* 練習問題
A – ユーロ圏PMIの記事のうち、"米国の金融情報サービス大手S"から始まり"り42.1と、過去8カ月で最も低かった。"で終わる部分を、"サプライヤー"を"供給業者"に入れ替えて書き直してください。
B – ユーロ圏PMIの記事によると、8月のユーロ圏製造業PMIはいくつでしたか。
C – ユーロ圏PMIの記事を、最後の文の後から続けて書いてください。

* 本文

=====

米国の金融情報サービス大手S&Pグローバルは22日、8月のユーロ圏総合PMI(購買担当者景気指数、速報値)が51.2となったと発表した。7月から1ポイント上昇し、過去3カ月で最高となった。景気の「改善」と「悪化」の境目である50は6カ月連続で上回っている。
ユーロ圏の製造業PMIは45.6と、前月から0.2ポイント下向き、過去8カ月で最低となった。生産高は17カ月連続で縮小。雇用者数は大幅に減少した。仕入れ価格の上昇は前月に続き加速した。サプライヤーの納期遅れは7カ月連続で改善している。
製造業PMIの国別データを見ると、ドイツは42.1と1.1ポイント低下し、過去5カ月で最低。フランスは1.9ポイント下がり42.1と、過去8カ月で最も低かった。
ユーロ圏総合指数のうち、仕入れ価格の上昇率は過去8カ月で最低だった。一方で、出荷価格の伸びは加速した。新規受注は3カ月連続で悪化し、景況感は今年に入り最も低かった。
■サービス業は改善
ユーロ圏のサービス業PMIは53.3と、7月から1.4ポイント上昇。過去4カ月で最高だった。国別ではドイツが51.4で1.1ポイント下向いた。フランスは4.9ポイント上昇して55だった。

=====

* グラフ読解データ
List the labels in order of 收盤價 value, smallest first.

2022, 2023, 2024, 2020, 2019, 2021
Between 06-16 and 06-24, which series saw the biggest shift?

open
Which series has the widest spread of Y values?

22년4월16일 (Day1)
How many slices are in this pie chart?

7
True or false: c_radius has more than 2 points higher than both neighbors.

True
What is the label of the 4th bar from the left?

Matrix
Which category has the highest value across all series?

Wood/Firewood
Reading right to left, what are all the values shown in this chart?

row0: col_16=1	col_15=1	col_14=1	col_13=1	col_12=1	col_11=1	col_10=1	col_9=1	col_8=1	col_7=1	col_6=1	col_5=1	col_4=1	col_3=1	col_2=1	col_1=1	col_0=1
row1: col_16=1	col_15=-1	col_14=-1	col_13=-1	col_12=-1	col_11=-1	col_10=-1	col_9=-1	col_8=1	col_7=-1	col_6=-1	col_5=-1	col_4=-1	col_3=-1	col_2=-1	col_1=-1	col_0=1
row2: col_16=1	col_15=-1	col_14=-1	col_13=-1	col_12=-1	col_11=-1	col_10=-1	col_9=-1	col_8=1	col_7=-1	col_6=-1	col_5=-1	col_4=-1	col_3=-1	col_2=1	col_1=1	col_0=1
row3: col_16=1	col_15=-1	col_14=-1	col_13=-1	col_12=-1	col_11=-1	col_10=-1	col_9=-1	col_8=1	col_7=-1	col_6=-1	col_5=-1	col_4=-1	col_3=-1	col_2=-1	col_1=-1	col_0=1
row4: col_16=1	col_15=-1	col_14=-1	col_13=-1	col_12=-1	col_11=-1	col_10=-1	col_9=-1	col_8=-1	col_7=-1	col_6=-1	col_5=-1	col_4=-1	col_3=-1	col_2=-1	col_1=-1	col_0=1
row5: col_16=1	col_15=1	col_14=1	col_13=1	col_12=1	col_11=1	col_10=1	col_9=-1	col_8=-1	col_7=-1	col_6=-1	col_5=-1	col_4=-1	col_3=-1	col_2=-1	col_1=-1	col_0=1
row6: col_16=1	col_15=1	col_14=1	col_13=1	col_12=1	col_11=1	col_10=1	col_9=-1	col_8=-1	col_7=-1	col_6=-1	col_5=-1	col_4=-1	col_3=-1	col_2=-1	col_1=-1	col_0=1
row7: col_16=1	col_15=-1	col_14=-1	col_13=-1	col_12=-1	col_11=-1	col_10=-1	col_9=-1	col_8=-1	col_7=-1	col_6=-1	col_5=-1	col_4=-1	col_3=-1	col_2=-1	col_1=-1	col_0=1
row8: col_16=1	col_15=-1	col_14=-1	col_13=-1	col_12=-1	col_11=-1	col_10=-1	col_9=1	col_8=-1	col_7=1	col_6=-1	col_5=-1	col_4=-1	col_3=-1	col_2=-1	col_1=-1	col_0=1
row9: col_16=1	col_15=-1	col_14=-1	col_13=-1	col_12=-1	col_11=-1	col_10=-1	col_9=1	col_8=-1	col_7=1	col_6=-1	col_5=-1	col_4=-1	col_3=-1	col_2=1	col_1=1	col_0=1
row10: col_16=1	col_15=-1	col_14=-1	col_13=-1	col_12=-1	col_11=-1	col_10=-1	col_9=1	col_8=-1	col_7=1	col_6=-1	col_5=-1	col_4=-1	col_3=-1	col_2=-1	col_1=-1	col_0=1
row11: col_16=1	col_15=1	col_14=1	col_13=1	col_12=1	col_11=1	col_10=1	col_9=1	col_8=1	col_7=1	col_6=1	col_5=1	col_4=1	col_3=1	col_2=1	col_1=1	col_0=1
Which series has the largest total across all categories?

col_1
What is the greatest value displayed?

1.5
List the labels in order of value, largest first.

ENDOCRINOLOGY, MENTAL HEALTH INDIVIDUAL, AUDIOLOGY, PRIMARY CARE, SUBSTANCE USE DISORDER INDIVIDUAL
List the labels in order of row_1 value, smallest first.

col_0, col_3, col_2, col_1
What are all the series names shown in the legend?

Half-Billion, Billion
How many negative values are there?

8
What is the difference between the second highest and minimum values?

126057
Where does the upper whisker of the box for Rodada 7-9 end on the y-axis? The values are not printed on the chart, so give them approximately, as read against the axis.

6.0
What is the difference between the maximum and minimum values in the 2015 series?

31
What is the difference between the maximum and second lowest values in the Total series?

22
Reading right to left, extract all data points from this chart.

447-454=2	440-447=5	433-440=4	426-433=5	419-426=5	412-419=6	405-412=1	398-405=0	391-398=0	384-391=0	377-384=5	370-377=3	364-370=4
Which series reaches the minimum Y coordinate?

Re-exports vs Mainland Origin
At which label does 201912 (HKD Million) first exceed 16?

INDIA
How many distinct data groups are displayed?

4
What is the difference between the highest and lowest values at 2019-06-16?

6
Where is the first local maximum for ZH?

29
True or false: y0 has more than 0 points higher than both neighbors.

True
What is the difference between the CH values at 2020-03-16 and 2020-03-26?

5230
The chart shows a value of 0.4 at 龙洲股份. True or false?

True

=====

* 解答
A –
米国の金融情報サービス大手S&Pグローバルは22日、8月のユーロ圏総合PMI(購買担当者景気指数、速報値)が51.2となったと発表した。7月から1ポイント上昇し、過去3カ月で最高となった。景気の「改善」と「悪化」の境目である50は6カ月連続で上回っている。
ユーロ圏の製造業PMIは45.6と、前月から0.2ポイント下向き、過去8カ月で最低となった。生産高は17カ月連続で縮小。雇用者数は大幅に減少した。仕入れ価格の上昇は前月に続き加速した。供給業者の納期遅れは7カ月連続で改善している。
製造業PMIの国別データを見ると、ドイツは42.1と1.1ポイント低下し、過去5カ月で最低。フランスは1.9ポイント下がり42.1と、過去8カ月で最も低かった。

B – 45.6

C –
ハンブルク商業銀行(HCOB)のサイラス・デラルビア首席エコノミストは、ユーロ圏PMIの上昇について「ファンダメンタルズは不安定だ」と指摘した。フランスのサービス業がパリオリンピック(五輪)効果で活気づいたことで、全体を押し上げたとの見方を示し、「勢いが今後数カ月にわたり持続するかは疑わしい」と述べた。さらに「製造業の苦境が、サービス業に重くのしかかるのは時間の問題だ」と懸念を示した。
■英は上昇
8月の英国の総合PMI(速報値)は53.4と0.6ポイント上昇した。分岐点は10カ月連続で上回っている。雇用創出率は過去14カ月で最高だった。製造業の生産高は大きく伸びた。
製造業PMIは52.5と0.4ポイント上昇。過去26カ月で最高だった。サービス業PMIは53.3と0.8ポイント上がっている。